Larry Hoffman, célèbre liturgiste du Hebrew Union College, le séminaire libéral où elle va étudier cinq années, vante « sa profondeur, sa sagacité, son intelligence du discours ». Au terme de sa scolarité, elle refuse le poste en or qu’on lui proposait à New York et choisit de retourner à Paris. Elle pressent qu’elle a un rôle à jouer en France. Le directeur de la Central Synagogue de Manhattan, le rabbin Peter Rubinstein se désole encore de son départ.
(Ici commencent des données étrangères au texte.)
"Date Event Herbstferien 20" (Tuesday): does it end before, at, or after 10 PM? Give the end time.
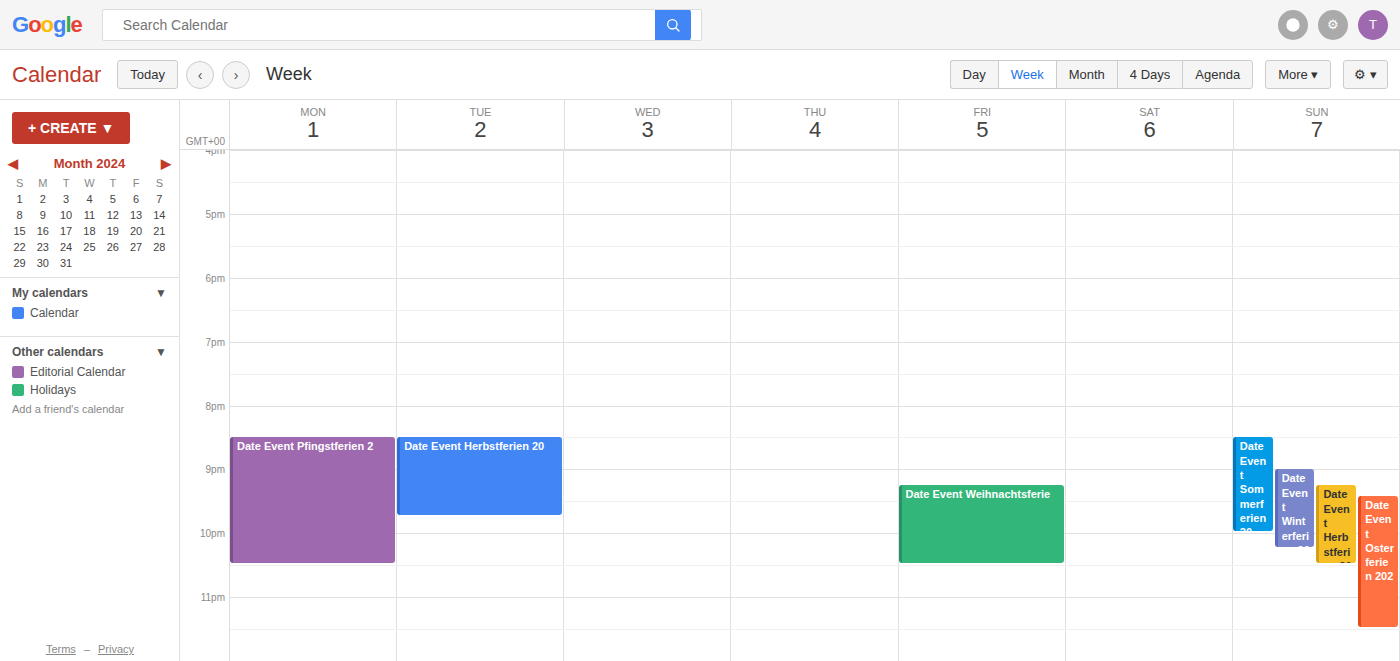
9:45 PM -- before 10 PM, 15 minutes above the 10 PM line.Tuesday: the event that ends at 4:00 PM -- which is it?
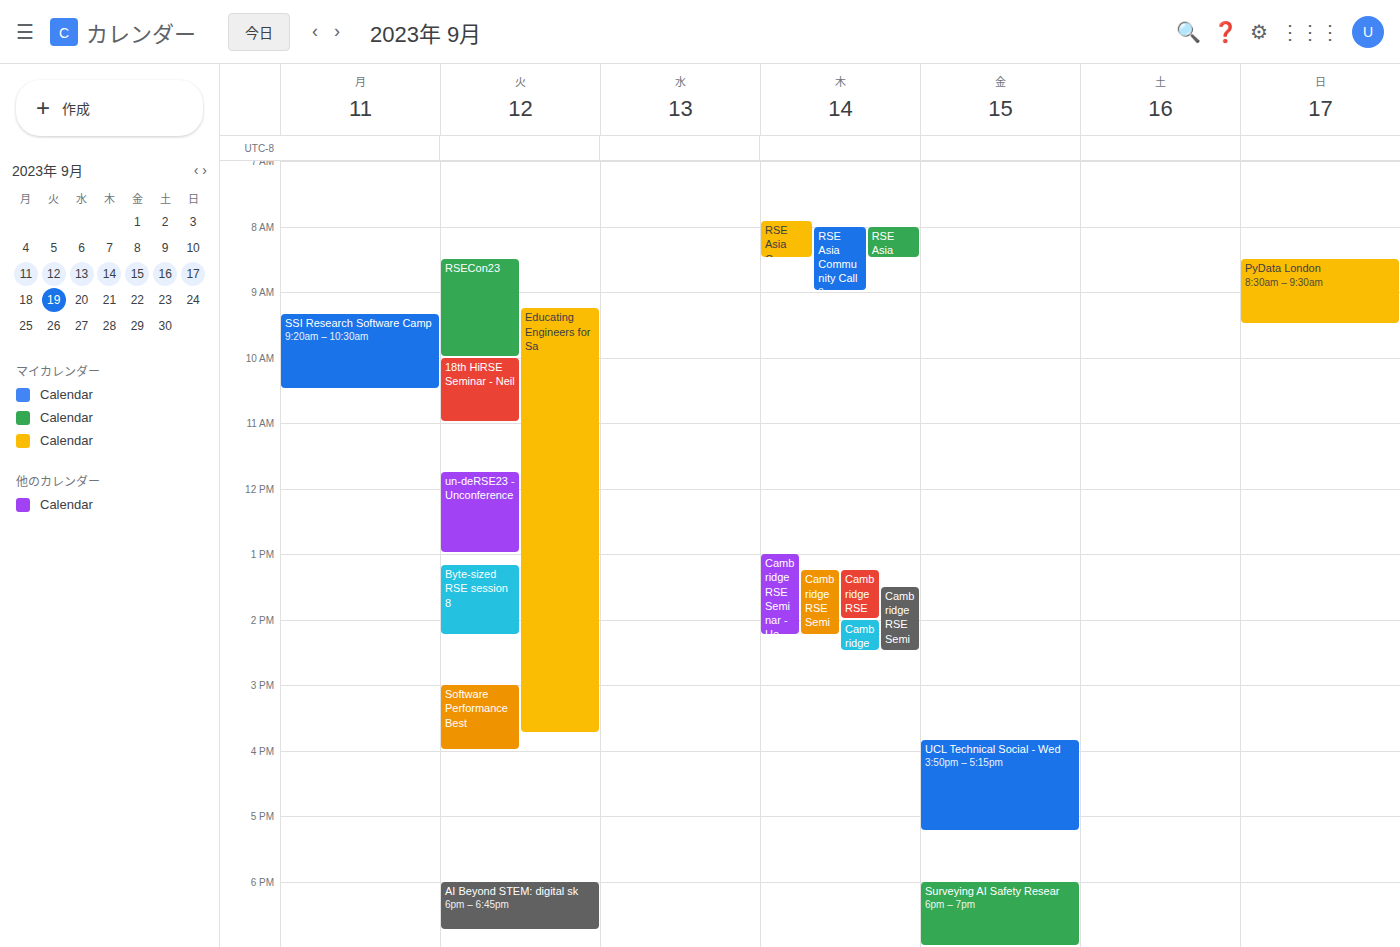
"Software Performance Best"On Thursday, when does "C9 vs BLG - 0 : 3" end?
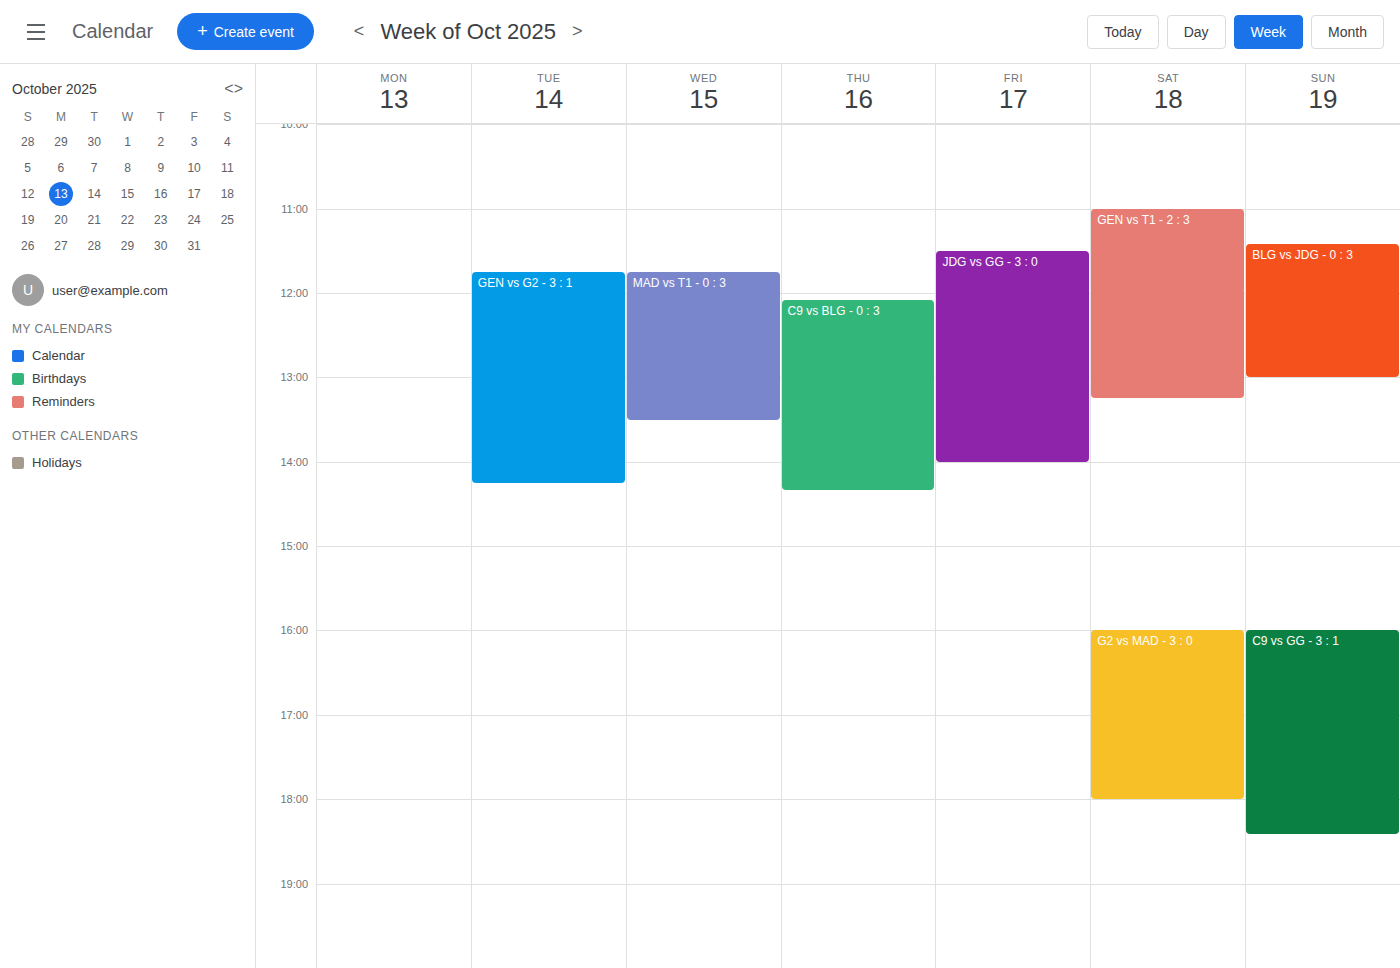
2:20 PM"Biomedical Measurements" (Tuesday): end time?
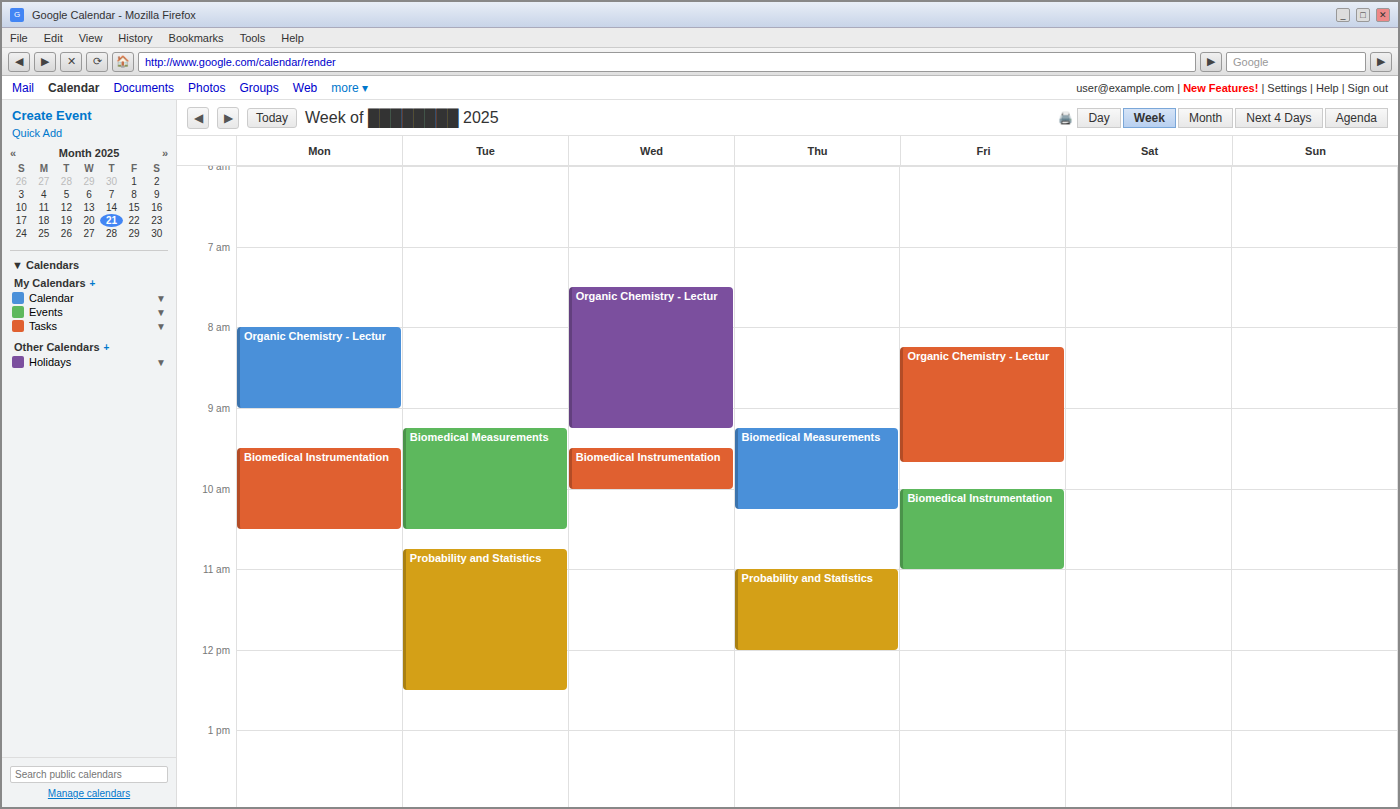
10:30 AM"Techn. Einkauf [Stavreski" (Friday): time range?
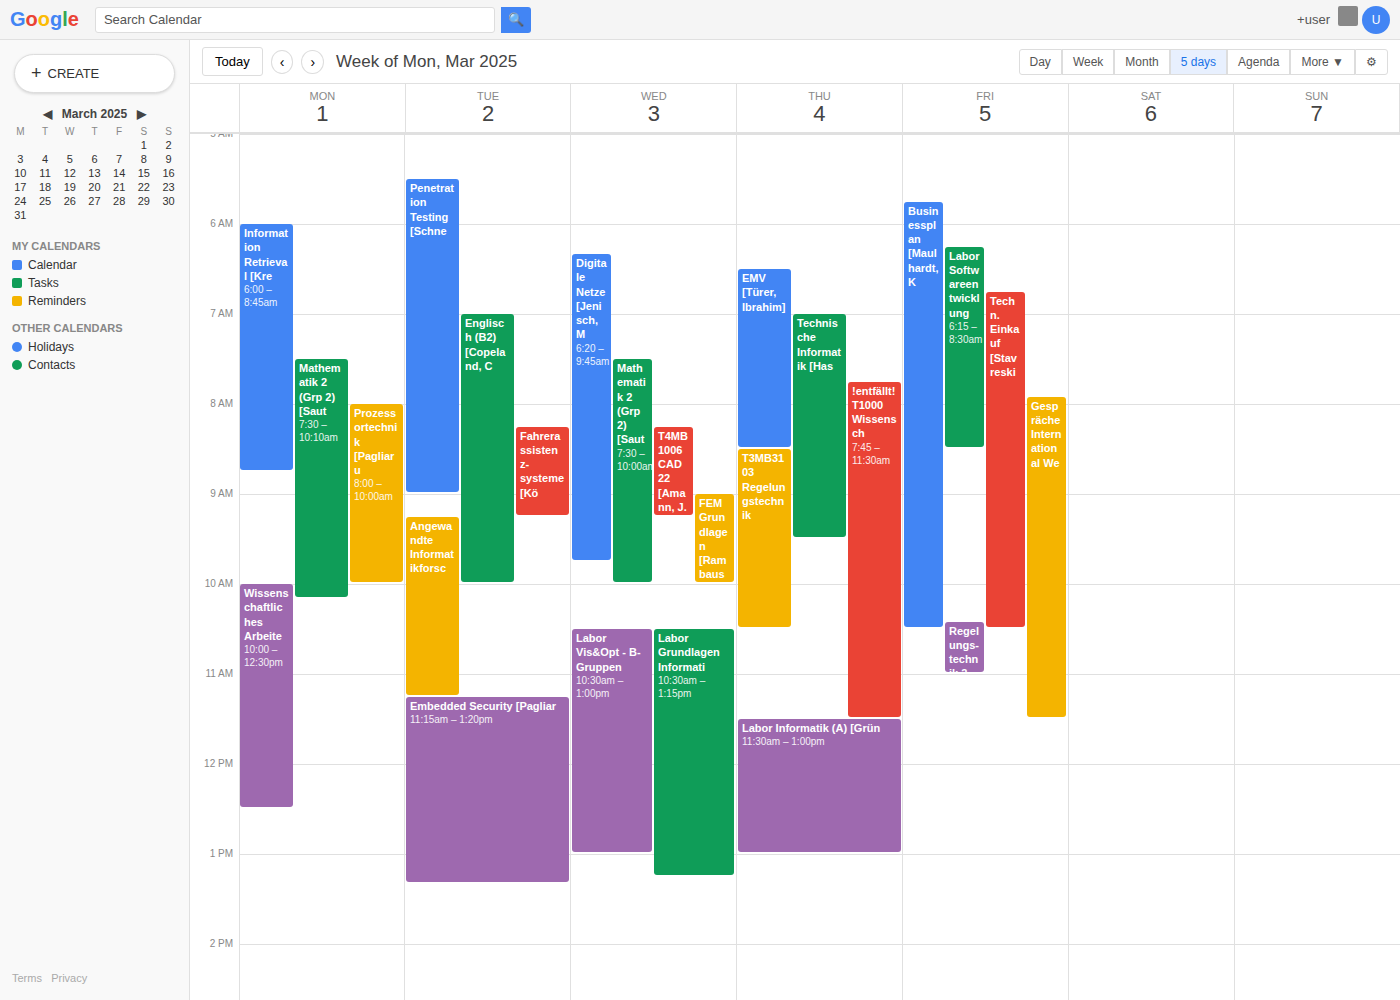
6:45 AM to 10:30 AM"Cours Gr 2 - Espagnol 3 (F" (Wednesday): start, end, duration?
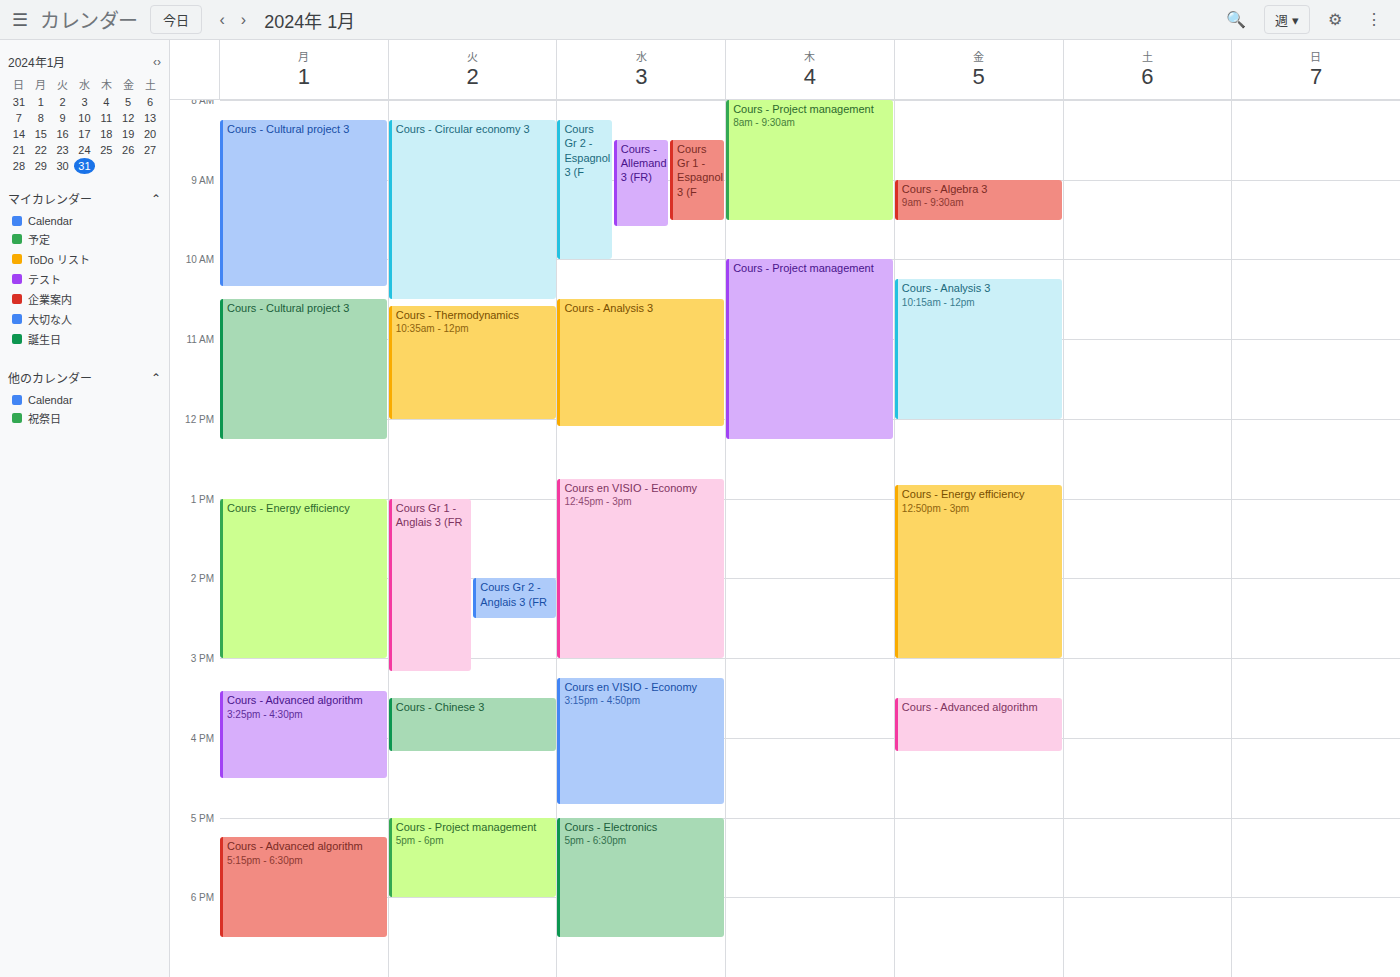
08:15 to 10:00, 1 hour 45 minutesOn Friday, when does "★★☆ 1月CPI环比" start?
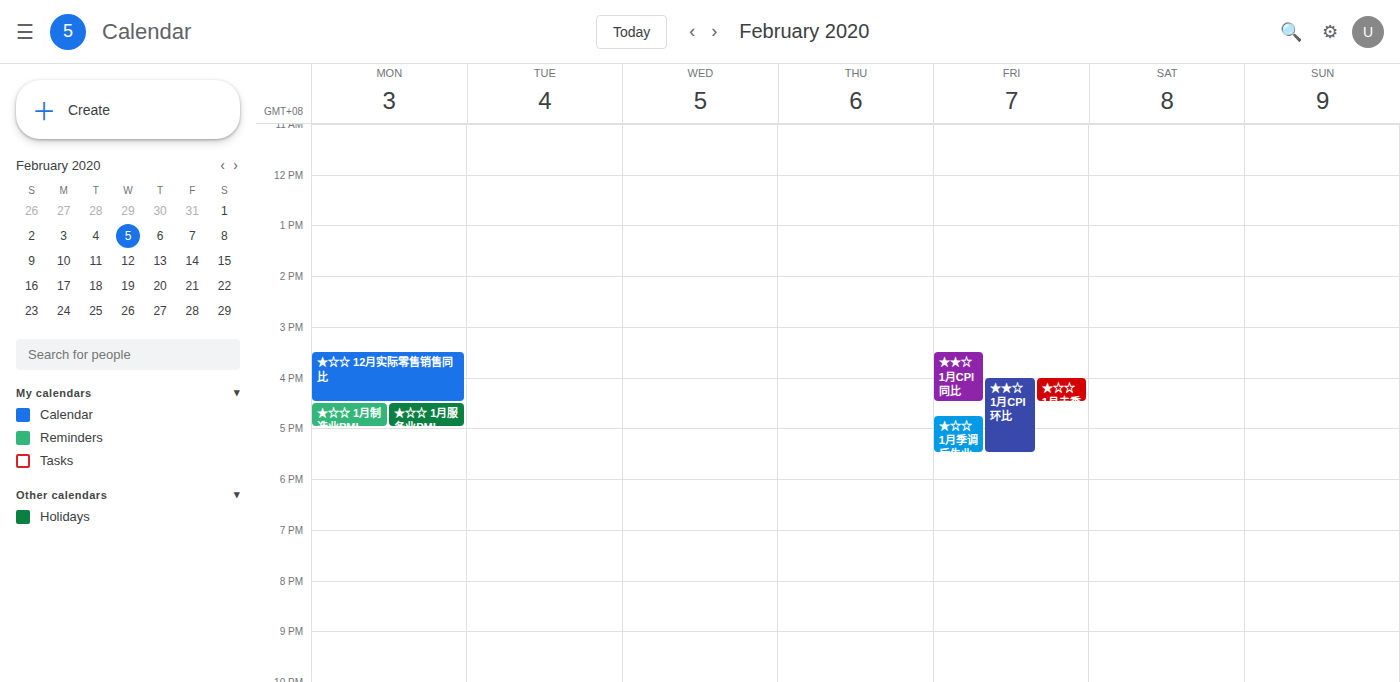
4:00 PM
Tout comme Ariel Weil, l’époux de Delphine Horvilleur – « le mari du rabbin », en somme (on ne dit pas rabbine !) –, qui fera le sacrifice de sa carrière américaine. « Mais le combat était inégal : qu’est-ce qu’une carrière face à une mission ? » soupire la victime consentante aux faux airs de Woody Allen.

 

Dans leur appartement du Marais, un monstre vert abandonné sur un guéridon du salon et des gazouillis échappés de la cuisine rappellent que le rabbin Horvilleur est aussi une maman de trois enfants. La petite dernière a 7 mois. L’aîné, Samuel, 7 ans. Il rêve de devenir pompier. « Et pourquoi pas rabbin ? » lui a demandé sa mère. « Parce que c’est un métier de fille !»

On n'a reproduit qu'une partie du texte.